“A LIL SUMTHIN’ FOR MY GODSON ELIJAH AND A LIL GIRL NAMED CORIN…”
Almost anyone who is even casually familiar with Hip-Hop knows that the late Tupac Shakur gave the rap game one of it’s greatest odes to motherhood with the timeless “Dear Mama.” Shakur wrote the song as tribute to his mother Afeni Shakur, and he penned it as a sort of apology to her after he’d exhibited anger towards her for years prior. That bit of reconciliation gave 2Pac one of his most beloved songs and set a standard for rap tributes to Moms.
But a lot of fans may not know that there’s another perennial Pac hit that also served as a love letter inspired by a Black mom.
2Pac and Cheryl “Salt” James of Salt-N-Pepa met in the early 1990s when Salt-N-Pepa was achieving huge commercial success and 2Pac was becoming notorious for run-ins with the law and controversial lyrics. Pepa was getting cozy with Treach of Naughty By Nature, who was one of Pac’s best friends, and eventually, Salt-N-Pepa and 2Pac became friends, as well.
“I DEFINITELY MET PAC THROUGH TREACH,” SALT RECALLS.
“We were friends, but it was like a kind of… Tupac kind of said a couple of things to me.”
2Pac seemed to see something in Salt. “I remember being at a party one time and I was dressed in overalls or something and he said something to me. Like, a lot of ladies there were, like, half-dressed, and he was basically encouraging me to stay [the] way [that I was].”
There was talk that Salt-N-Pepa’s producer Hurby “Luv Bug” Azor, Salt’s ex-boyfriend, didn’t want the disreputable Tupac Shakur hanging around his superstar act. Pac was under fire for lyrics that politicians and watchdog groups said were advocating the killing of police officers, not to mention gangsta rap was under an intense microscope across-the-board. Rumors persisted that Hurby thought Pac might be bad for Salt-N-Pepa’s crossover-friendly image.
“I don’t think Hurby liked anybody being around us,” Salt says. “Hurby wanted us to be these ‘untouchable girls’ that did not fraternize with guys in the industry, to be on this pedestal.”
“I’m pretty sure he was probably jealous or intimidated or something like that.”
But Salt and Pac became good friends, despite any reservations from outside parties. The two of them would have heavy conversations about life and spirituality, so much so that 2Pac decided to honor Salt and those conversations they’d had, showing love to Salt as a mom. So in the opening of a new track he was working on, he put a shout-out to Salt’s baby girl, Corin.
In 1993, Pac released “Keep Ya Head Up” as the third single from his platinum-selling sophomore album Strictly 4 My N.I.G.G.A.Z. The Zapp-sampling hit would reach the Billboard Top 20, helping to cement Pac as a star. And he opened the song, a tribute to the struggle of Black womanhood, with words for Salt’s daughter.

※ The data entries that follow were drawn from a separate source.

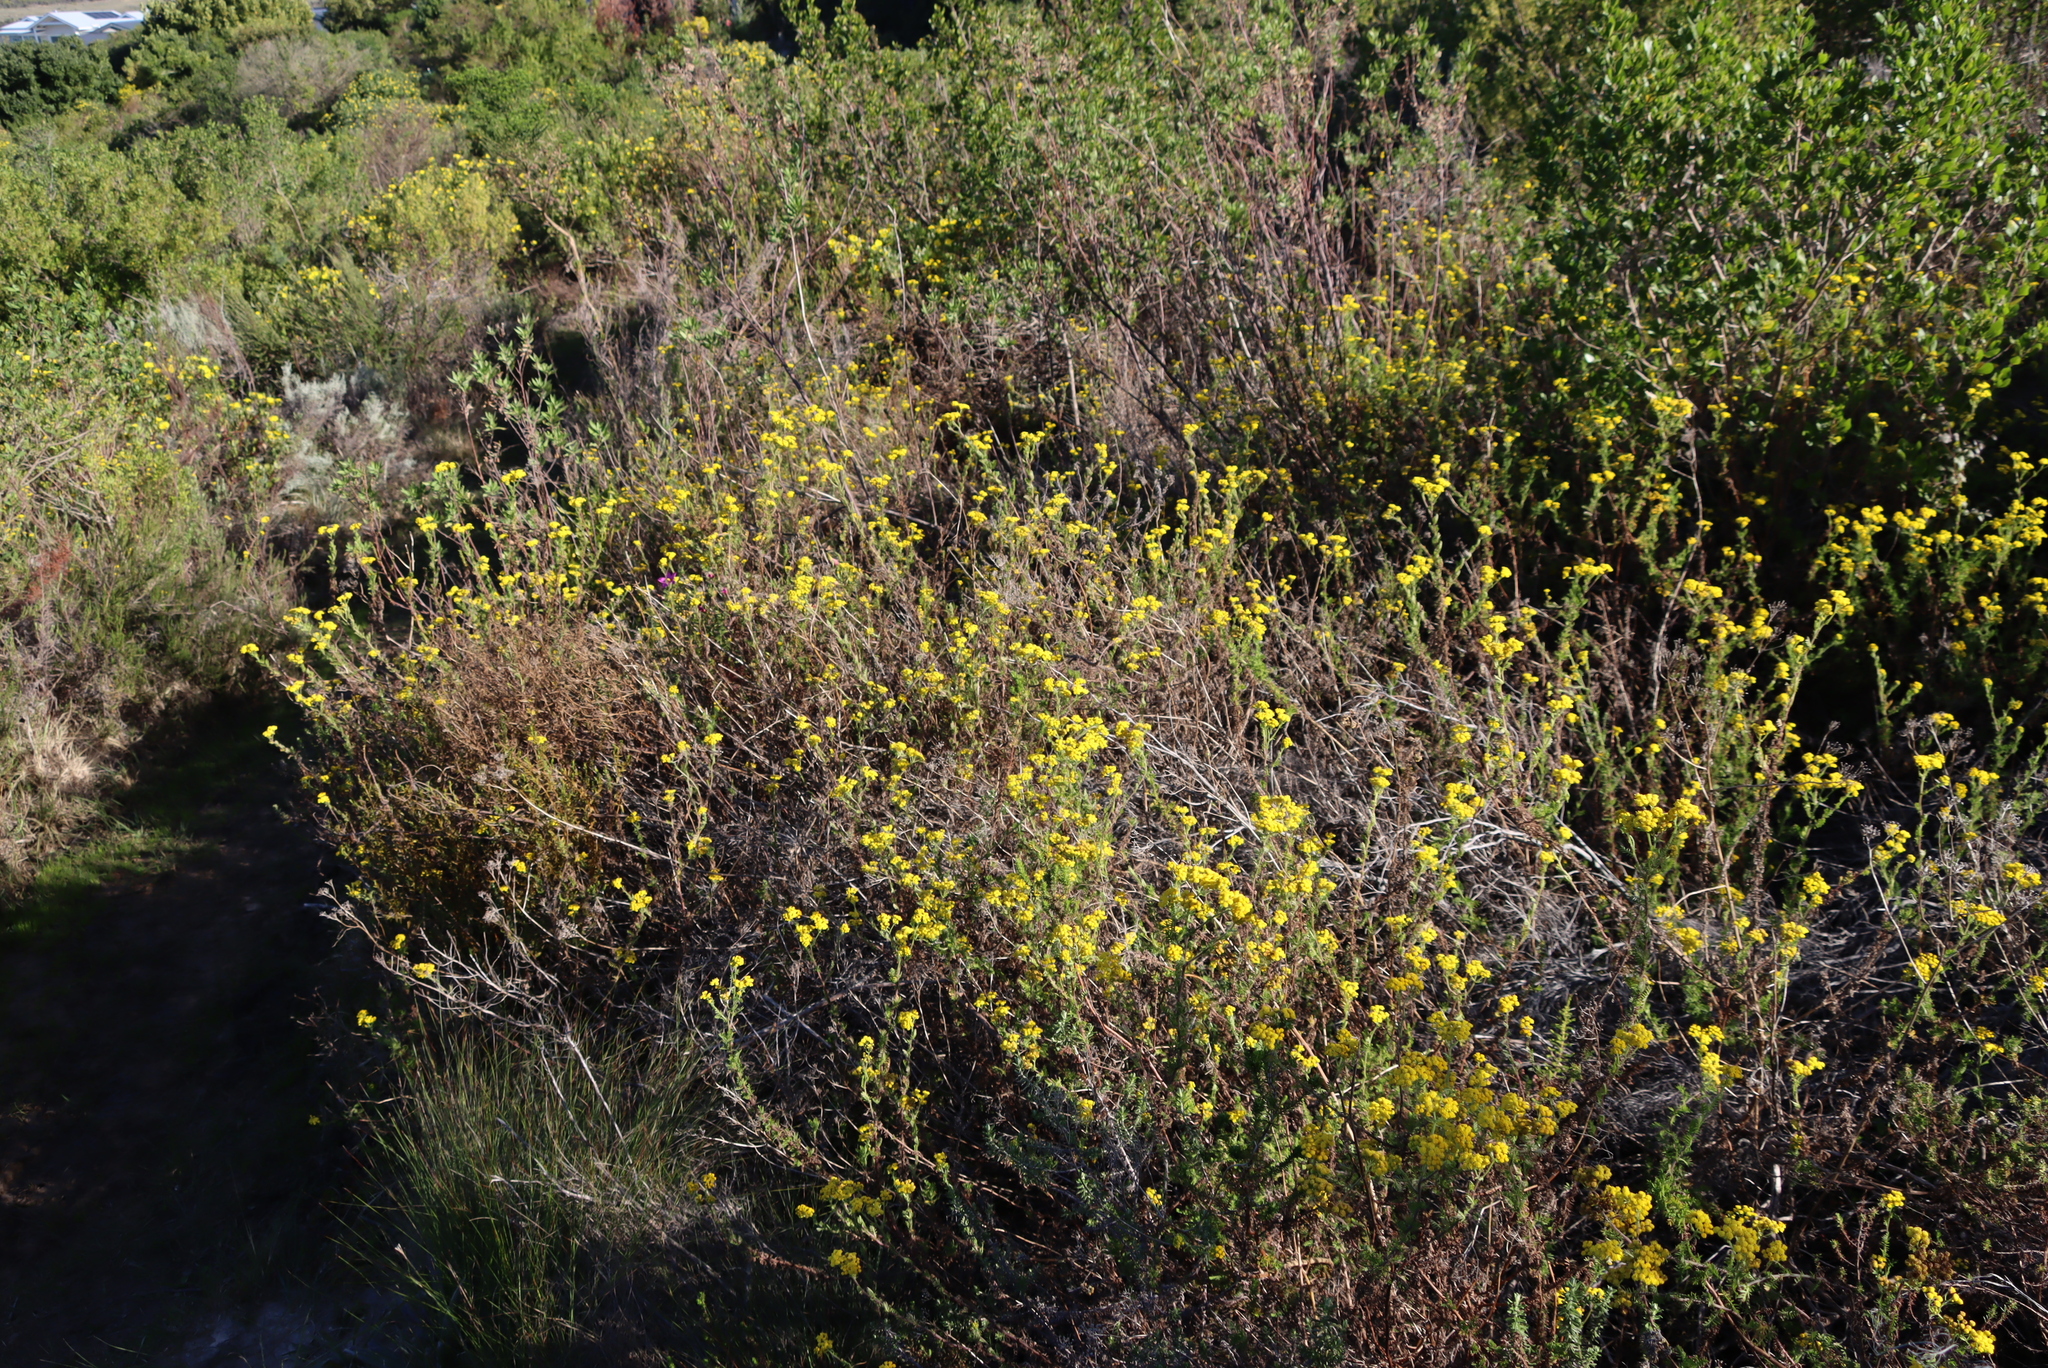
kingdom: Plantae
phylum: Tracheophyta
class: Magnoliopsida
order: Asterales
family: Asteraceae
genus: Hippia
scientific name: Hippia frutescens
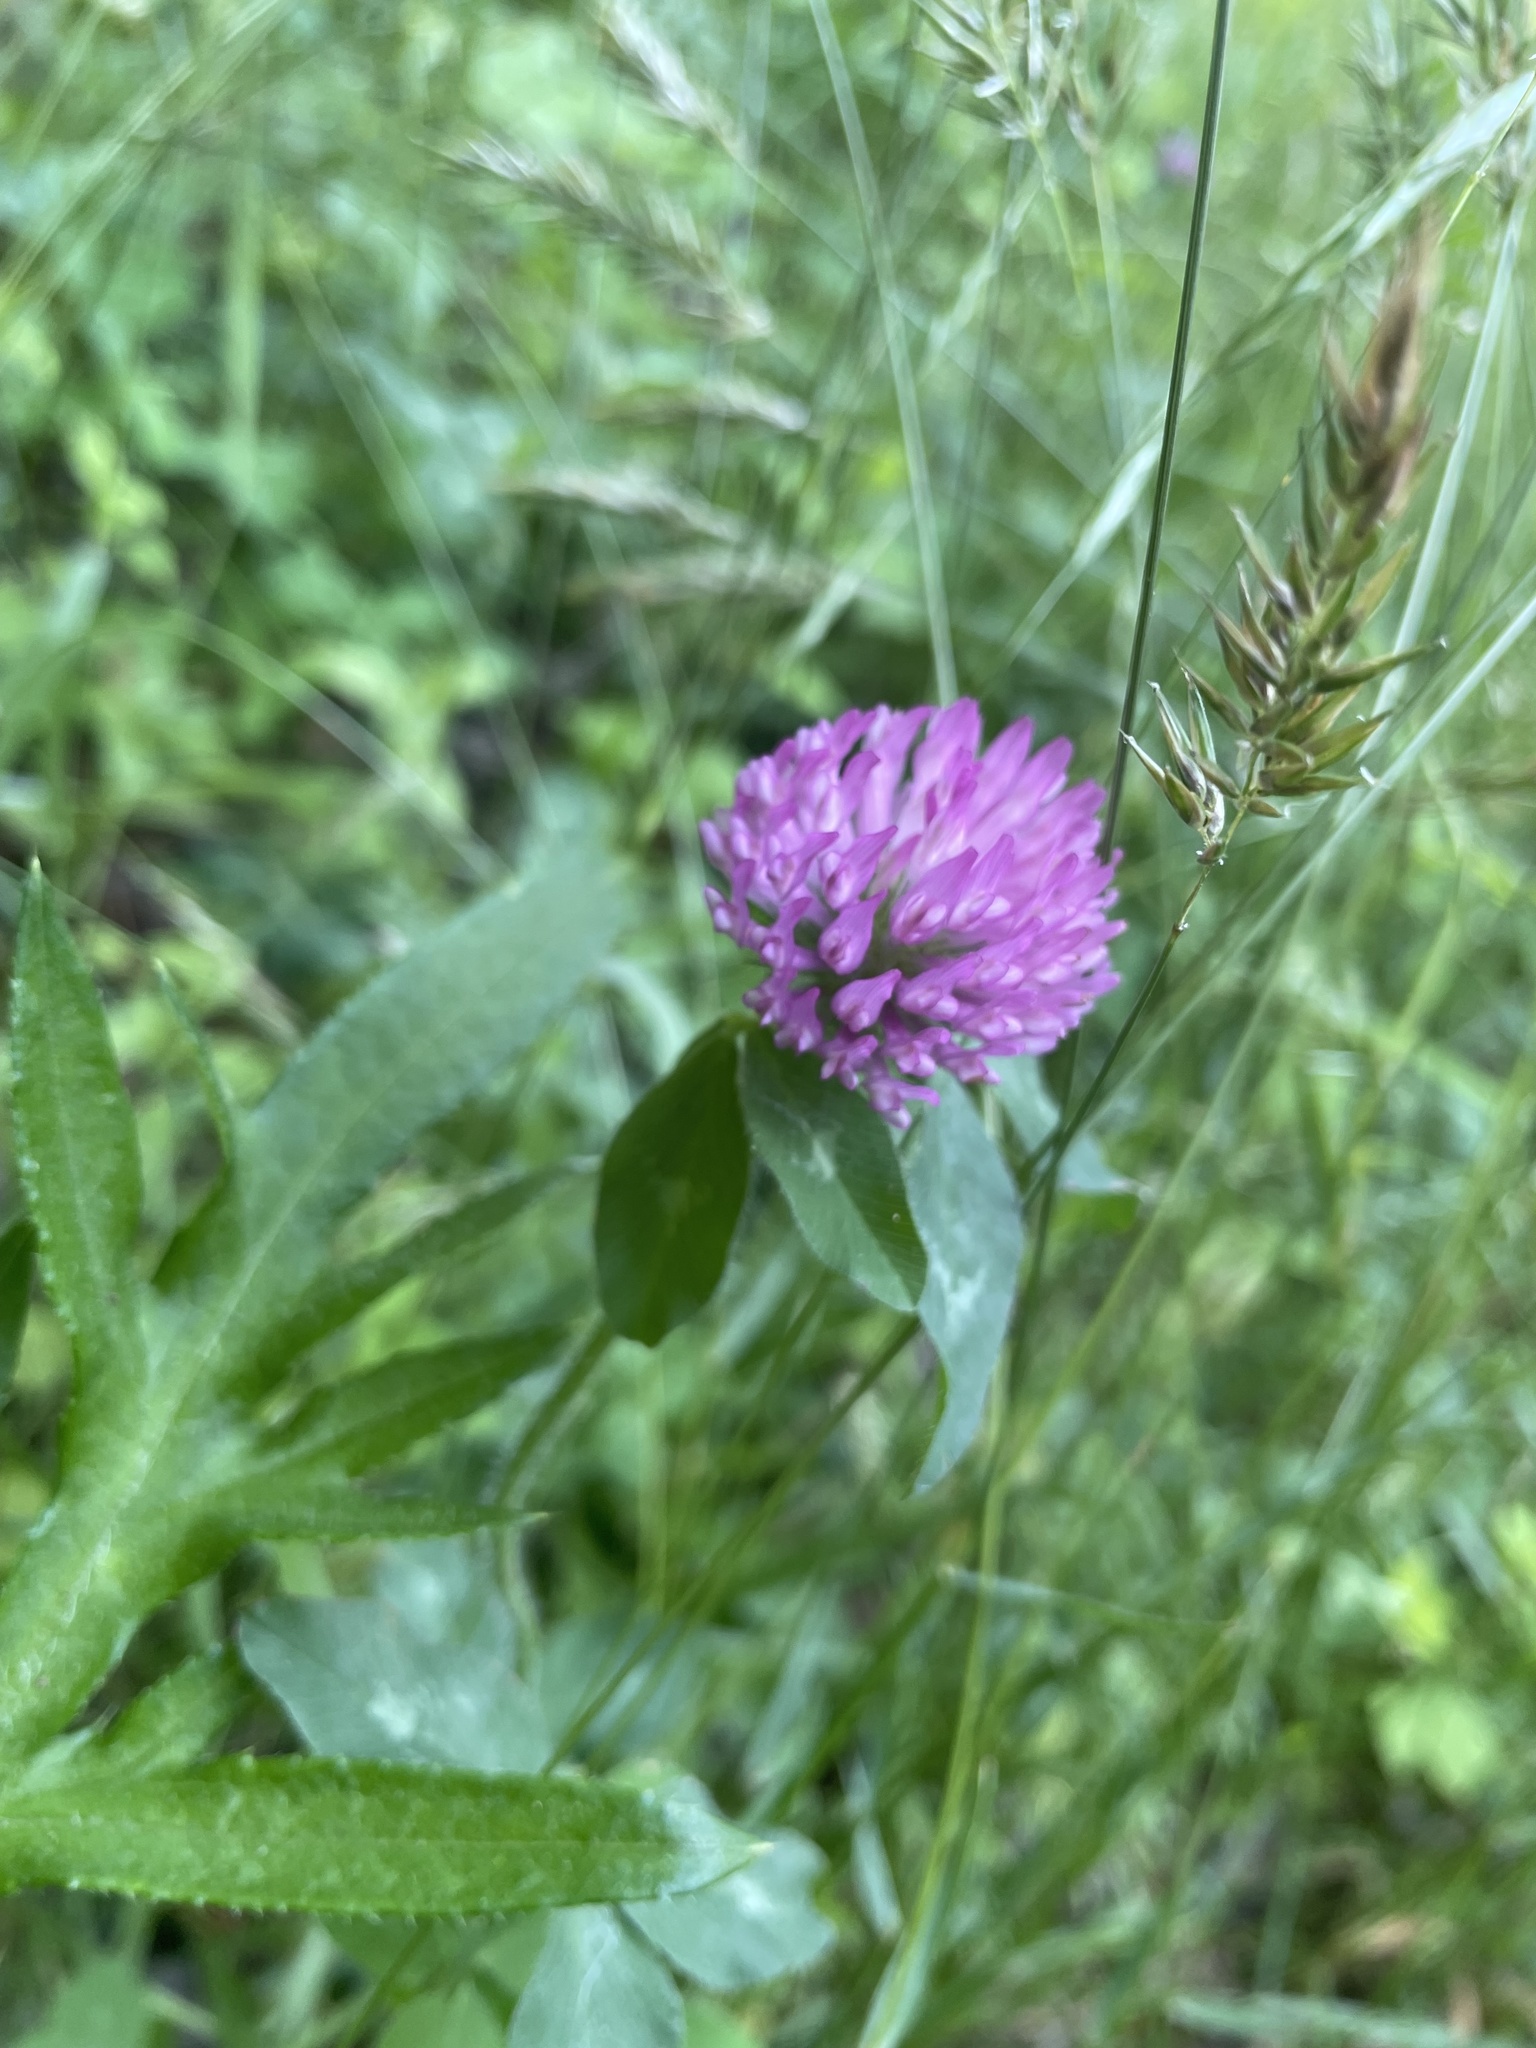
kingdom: Plantae
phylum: Tracheophyta
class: Magnoliopsida
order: Fabales
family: Fabaceae
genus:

“A lil sumthin’ for my godson Elijah and a lil girl named Corin…”
“[WE] HAD CONVERSATIONS WHERE HE TOLD ME HE RESPECTED ME,” SALT SHARES. “NOTHING HAPPENED BETWEEN US, BUT HE MET CORIN A COUPLE OF TIMES.”
“One day, he called me and he was like ‘I dedicated this song to your daughter.’ I just chalked it up to…” Her voice trails off, before she adds, “Me and Tupac have letters that I’ve never shown anyone.”
Salt shared a poem from one of those letters exclusively with Rock The Bells in 2020. Her bond with Shakur was special and something she has held dear since his murder in 1996.
“I feel like he saw me in a way that he respected and he wanted me to know that,” Salt says. “It was something that was probably going on in his head – to go so far as to dedicate a song to Corin, [a song] concerning me – that I’m not completely aware of. It was just a weird thing.”
2Pac would turn up in Salt-N-Pepa’s 1994 video for “Whatta Man” (with some controversy), before spending most of 1995 incarcerated at Clinton Correctional Facility in upstate New York. It was during his imprisonment that he and Salt wrote each other constantly.
“He felt like the whole world was turning against him and he was unjustly in prison,” Salt told RTB. “I told him that he could turn away from negativity and turn away from sin. He could have this new relationship directly with God.”
And there’s always the song. A song that an embattled rap superstar wrote after being inspired by his friend and her little girl.
“He was always encouraging me to be who I am and to be strong and to be proud of who I am,” she says of her late friend. “And I guess Corin made an impression on him.”